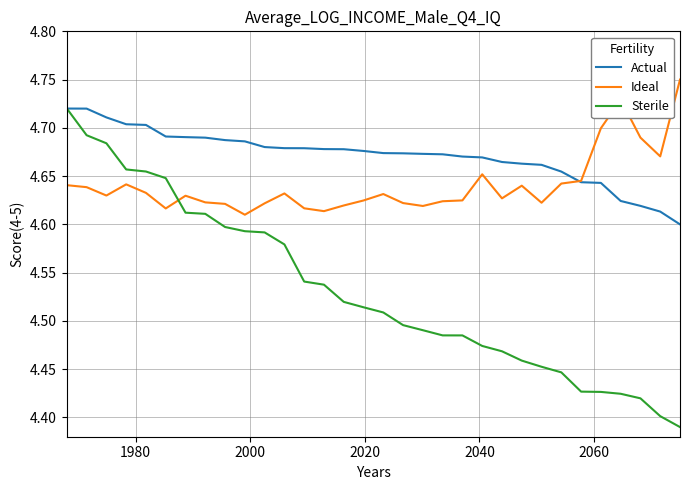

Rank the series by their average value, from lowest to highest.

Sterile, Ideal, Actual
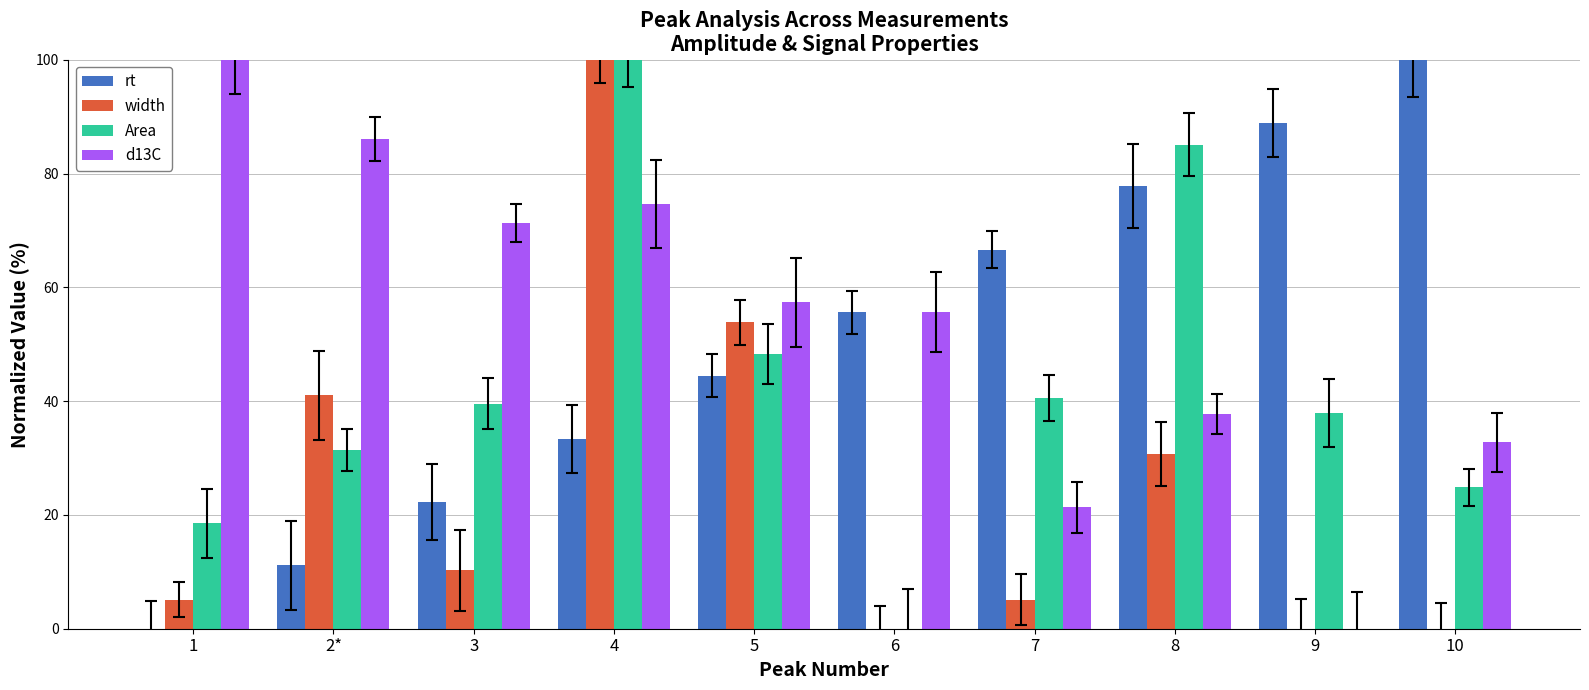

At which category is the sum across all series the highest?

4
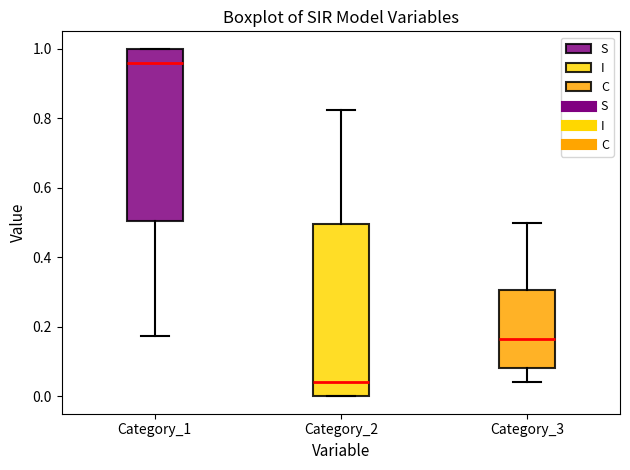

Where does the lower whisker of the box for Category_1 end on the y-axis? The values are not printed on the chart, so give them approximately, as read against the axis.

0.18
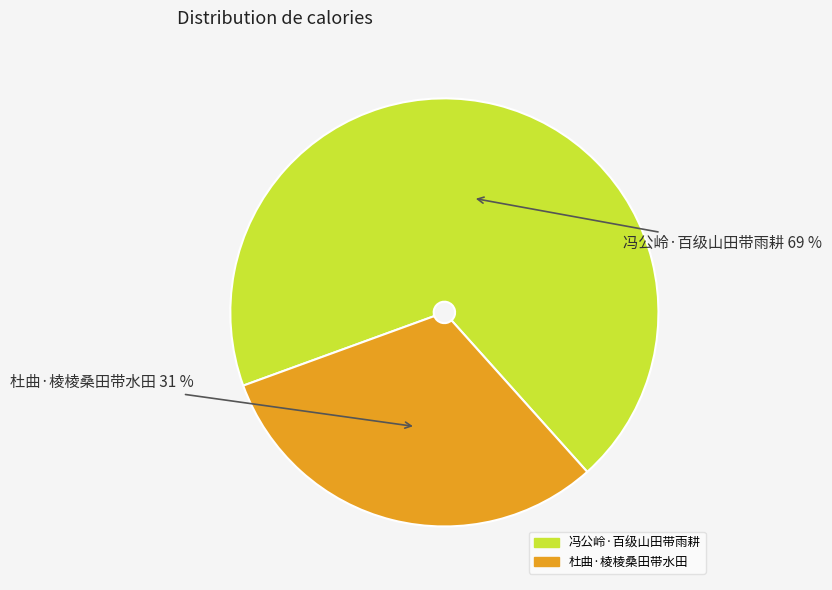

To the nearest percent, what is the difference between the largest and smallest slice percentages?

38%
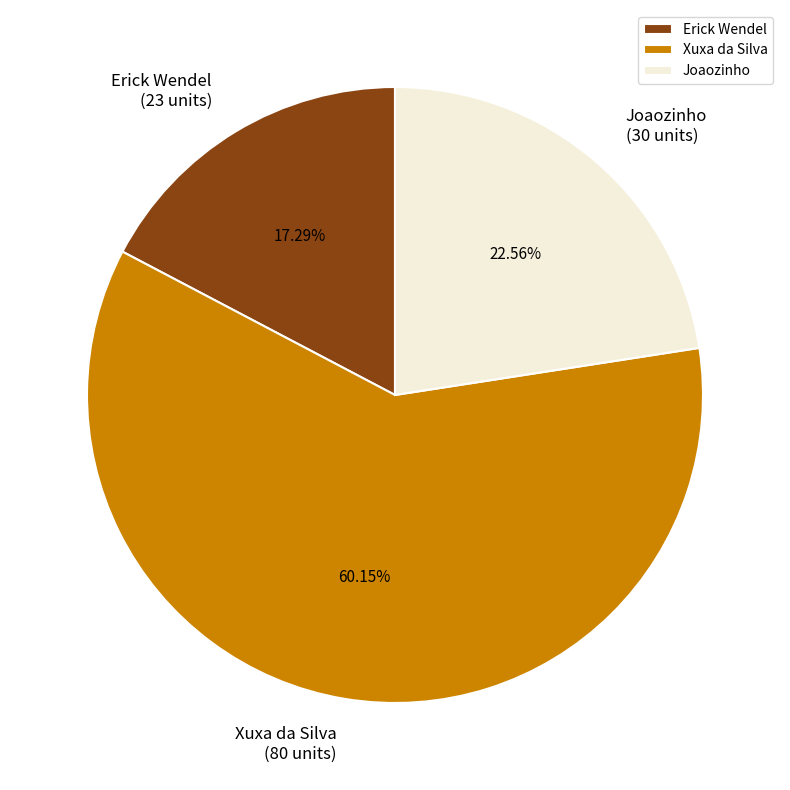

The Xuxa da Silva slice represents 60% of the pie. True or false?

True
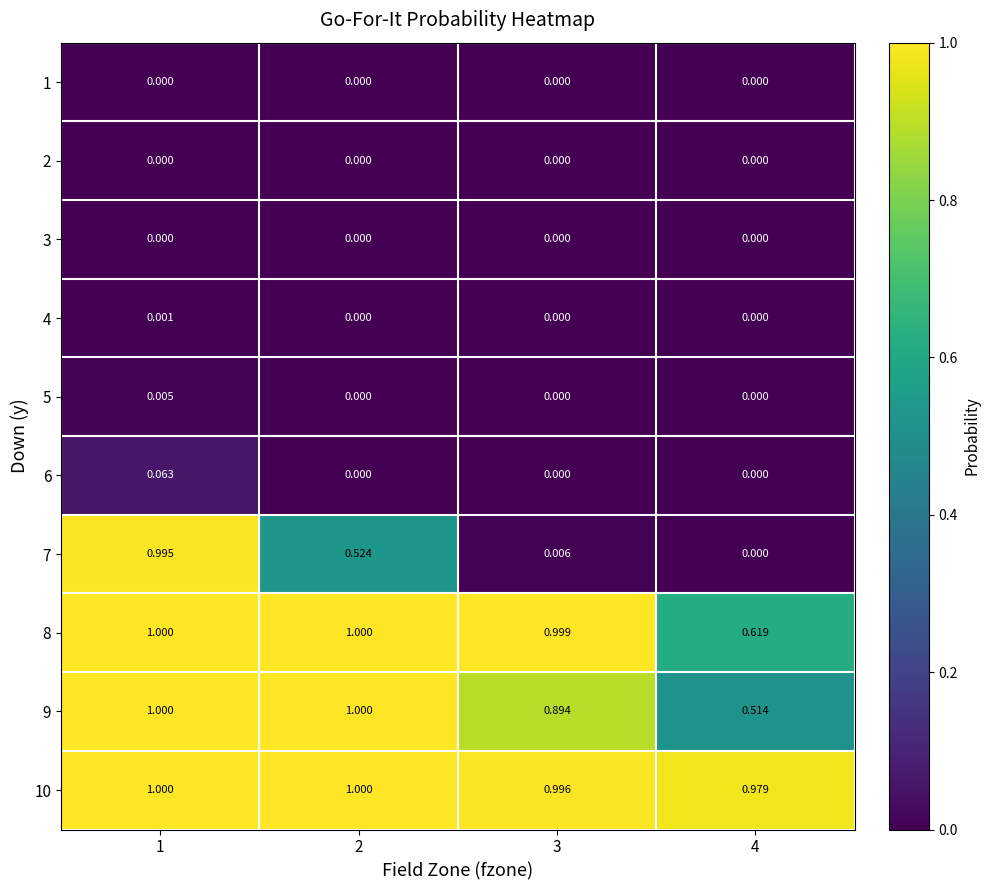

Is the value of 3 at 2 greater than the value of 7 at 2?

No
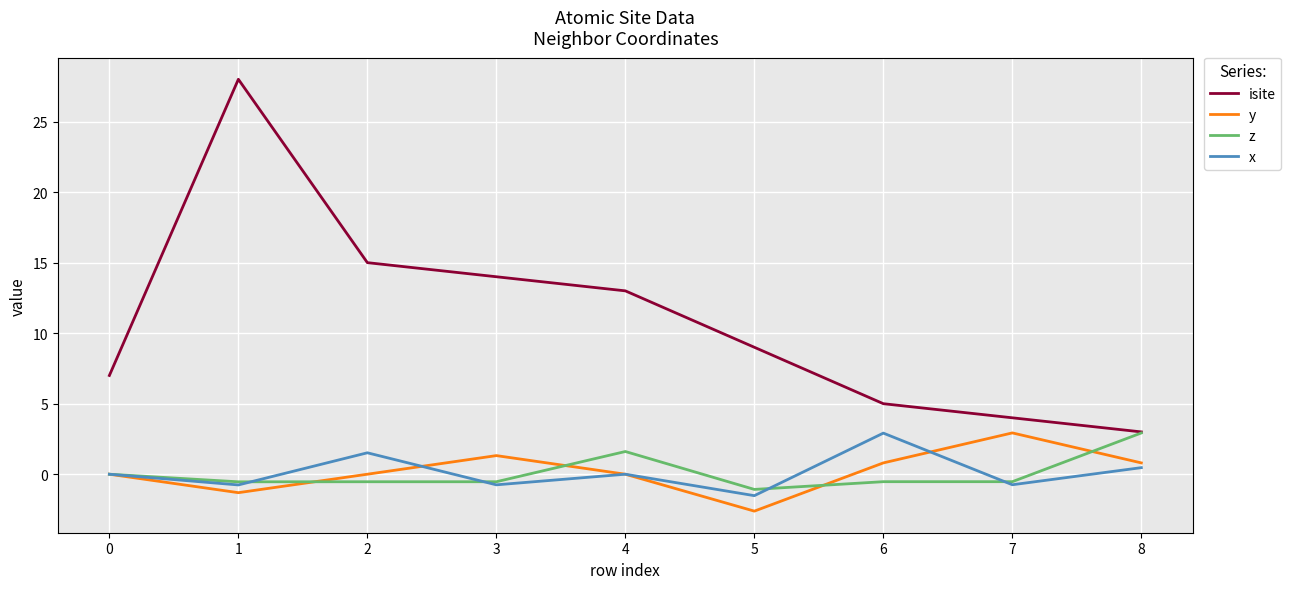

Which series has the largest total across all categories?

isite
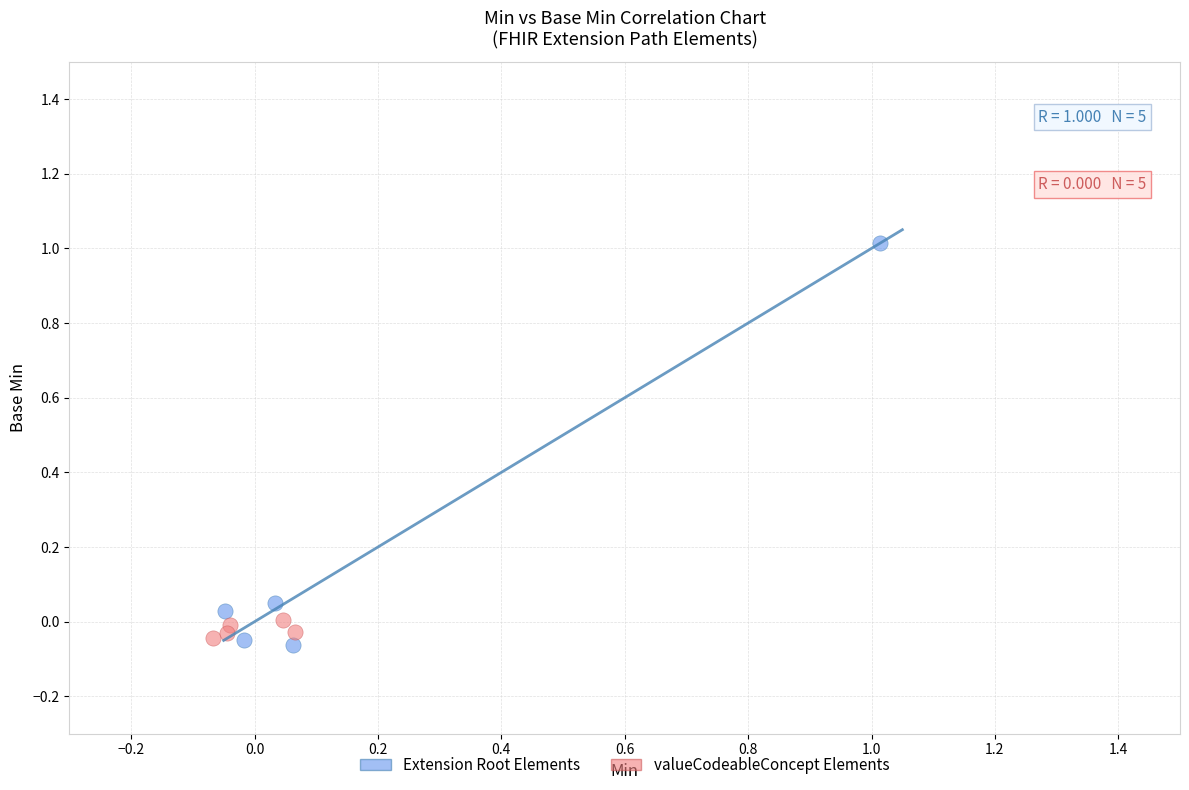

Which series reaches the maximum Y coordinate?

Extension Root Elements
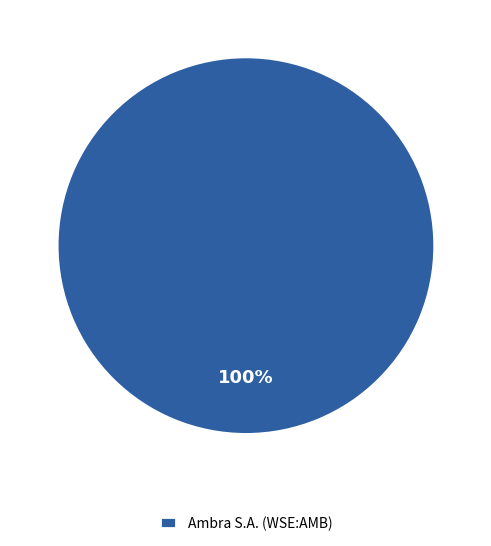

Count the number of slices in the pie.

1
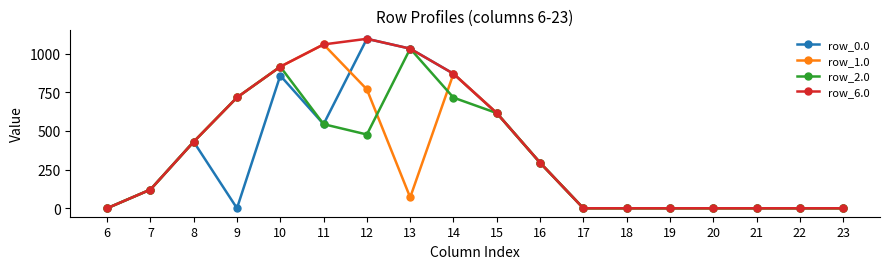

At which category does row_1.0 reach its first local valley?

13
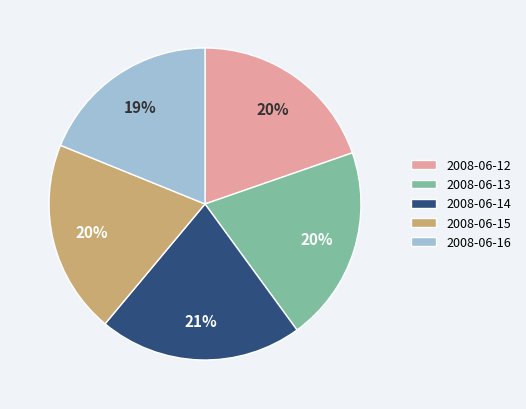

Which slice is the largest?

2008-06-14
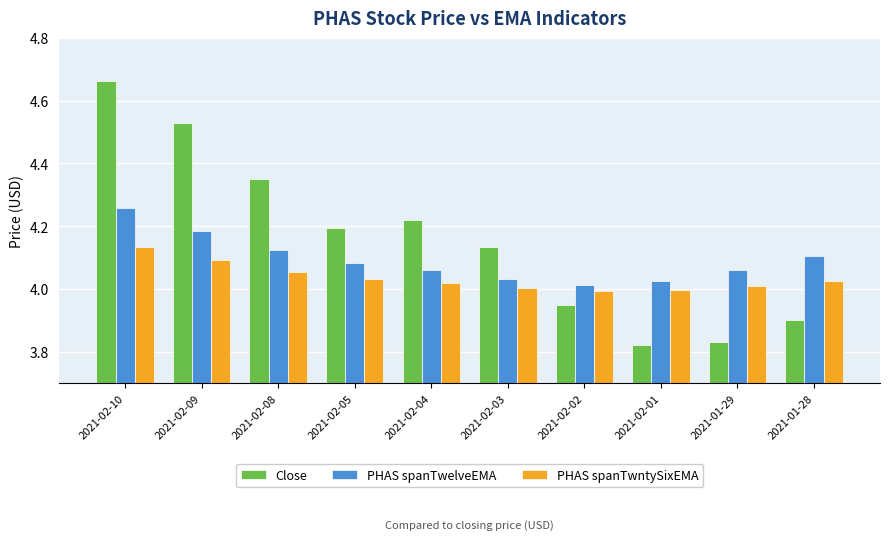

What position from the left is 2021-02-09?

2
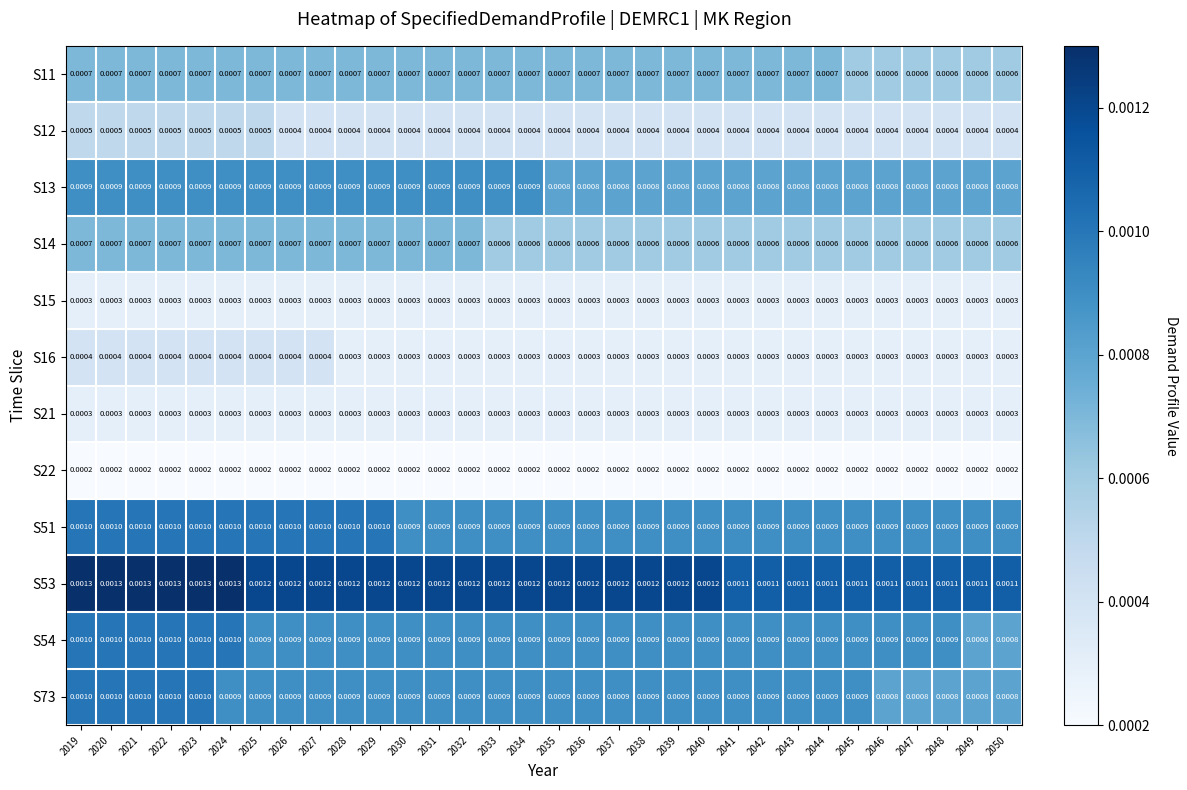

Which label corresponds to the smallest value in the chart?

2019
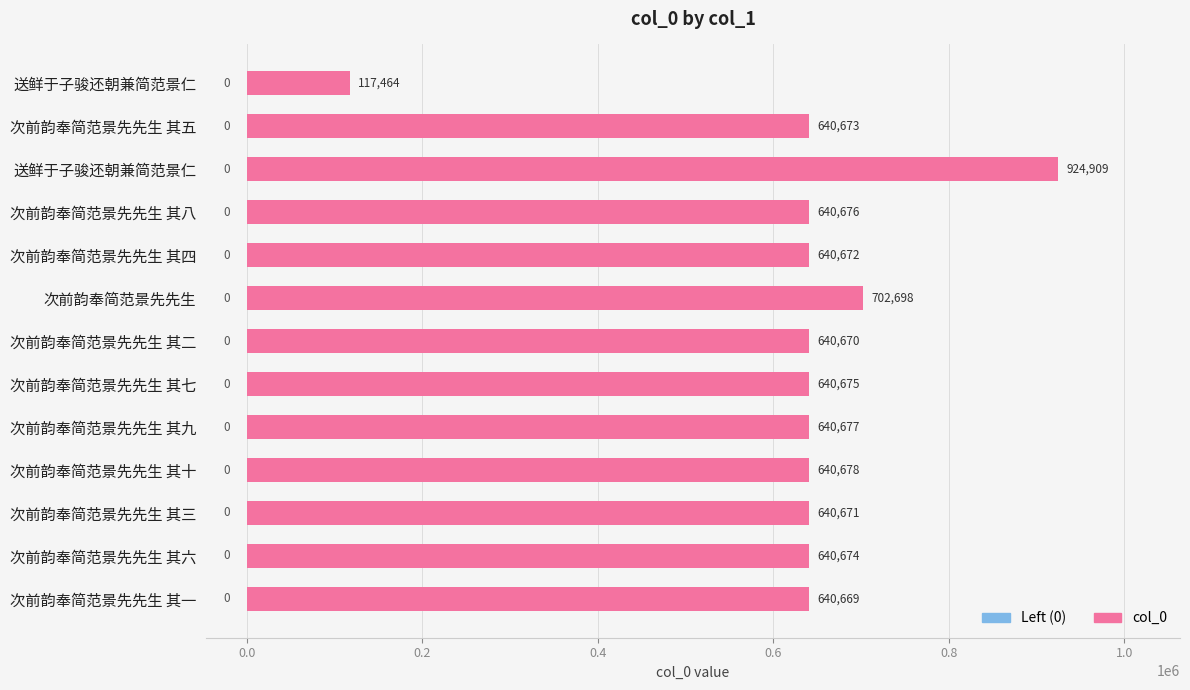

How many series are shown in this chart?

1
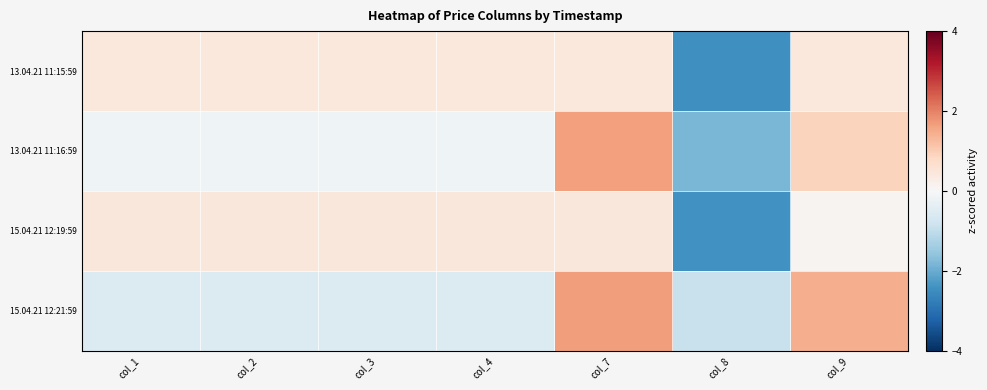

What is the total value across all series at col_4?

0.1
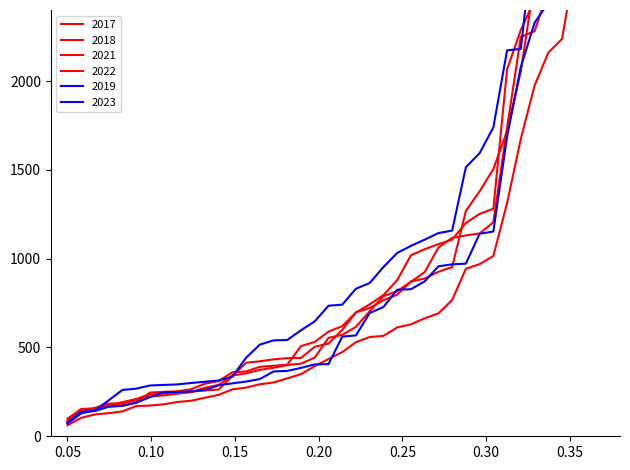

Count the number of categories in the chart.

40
──────────
Exercise instructions: Copy all of the records above word for word, but leave out the pictures.

Task answer:
Rank the series by their average value, from lowest to highest.

Sterile, Ideal, Actual

At which category is the sum across all series the highest?

4

Where does the lower whisker of the box for Category_1 end on the y-axis? The values are not printed on the chart, so give them approximately, as read against the axis.

0.18

To the nearest percent, what is the difference between the largest and smallest slice percentages?

38%

The Xuxa da Silva slice represents 60% of the pie. True or false?

True

Is the value of 3 at 2 greater than the value of 7 at 2?

No

Which series has the largest total across all categories?

isite

Which series reaches the maximum Y coordinate?

Extension Root Elements

Count the number of slices in the pie.

1

At which category does row_1.0 reach its first local valley?

13

Which slice is the largest?

2008-06-14

What position from the left is 2021-02-09?

2

Which label corresponds to the smallest value in the chart?

2019

How many series are shown in this chart?

1

What is the total value across all series at col_4?

0.1

Count the number of categories in the chart.

40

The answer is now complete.